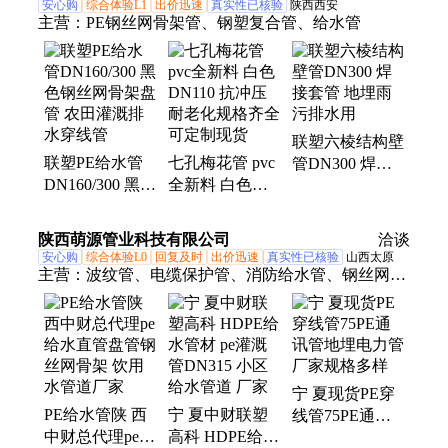
安心购
综合体验L1
出价迅速
真实性已核验
陕西西安
主营：
PE钢丝网骨架管、钢塑复合管、给水管
联塑六棱结构壁
联塑PE给水管
七孔梅花管 pvc
管DN300 焊接
DN160/300 黑色
全新料 白色
套管 地埋雨污
钢丝网骨架盘管
DN110 抗冲压
排水用
农田灌溉排水穿
耐老化规格齐全
陕西萌源管业科技有限公司
洽谈
线管
可定制现货
安心购
综合体验L0
回复及时
出价迅速
真实性已核验
山西太原
主营：
波纹管、电缆保护管、消防给水管、钢丝网骨
架、联塑pe给水管、联塑排水管、联塑线槽、联塑线
管
宁 夏现货PE穿
PE给水管陕 西
宁 夏中财联塑
线管75PE通讯
中财总代理pe给
高科 HDPE给水
管地埋电力管厂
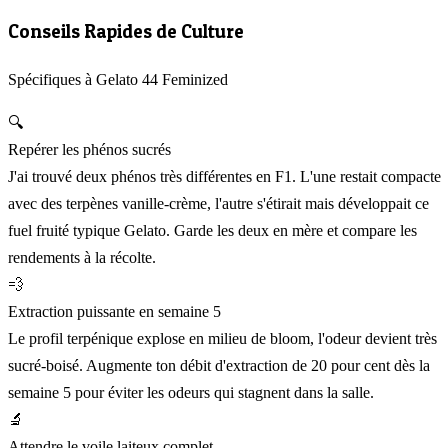
Conseils Rapides de Culture
Spécifiques à Gelato 44 Feminized
🔍
Repérer les phénos sucrés
J'ai trouvé deux phénos très différentes en F1. L'une restait compacte
avec des terpènes vanille-crème, l'autre s'étirait mais développait ce
fuel fruité typique Gelato. Garde les deux en mère et compare les
rendements à la récolte.
💨
Extraction puissante en semaine 5
Le profil terpénique explose en milieu de bloom, l'odeur devient très
sucré-boisé. Augmente ton débit d'extraction de 20 pour cent dès la
semaine 5 pour éviter les odeurs qui stagnent dans la salle.
🔬
Attendre le voile laiteux complet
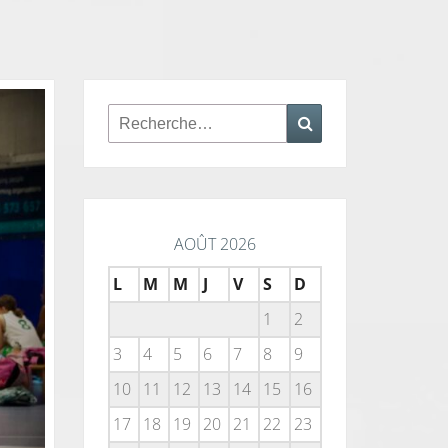
Rechercher :
Recherche
AOÛT 2026
L
M
M
J
V
S
D
1
2
3
4
5
6
7
8
9
10
11
12
13
14
15
16
17
18
19
20
21
22
23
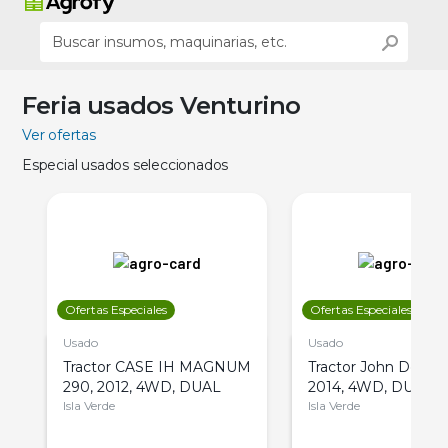
Feria usados Venturino
Ver ofertas
Especial usados seleccionados
Ofertas Especiales
Ofertas Especiales
Usado
Usado
Tractor CASE IH MAGNUM
Tractor John Deere 
290, 2012, 4WD, DUAL
2014, 4WD, DUAL
Isla Verde
Isla Verde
☆ ☆ ☆ ☆ ☆
JOB:
Reproduce verbatim the lines of the records from the line containing "Conseils Rapides de Culture" through the end of the records, including both ends, and leave the pictures out of the answer.

RESPONSE:
Conseils Rapides de Culture
Spécifiques à Gelato 44 Feminized
🔍
Repérer les phénos sucrés
J'ai trouvé deux phénos très différentes en F1. L'une restait compacte
avec des terpènes vanille-crème, l'autre s'étirait mais développait ce
fuel fruité typique Gelato. Garde les deux en mère et compare les
rendements à la récolte.
💨
Extraction puissante en semaine 5
Le profil terpénique explose en milieu de bloom, l'odeur devient très
sucré-boisé. Augmente ton débit d'extraction de 20 pour cent dès la
semaine 5 pour éviter les odeurs qui stagnent dans la salle.
🔬
Attendre le voile laiteux complet
Rechercher :
Recherche
AOÛT 2026
L
M
M
J
V
S
D
1
2
3
4
5
6
7
8
9
10
11
12
13
14
15
16
17
18
19
20
21
22
23
Feria usados Venturino
Ver ofertas
Especial usados seleccionados
Ofertas Especiales
Ofertas Especiales
Usado
Usado
Tractor CASE IH MAGNUM
Tractor John Deere 
290, 2012, 4WD, DUAL
2014, 4WD, DUAL
Isla Verde
Isla Verde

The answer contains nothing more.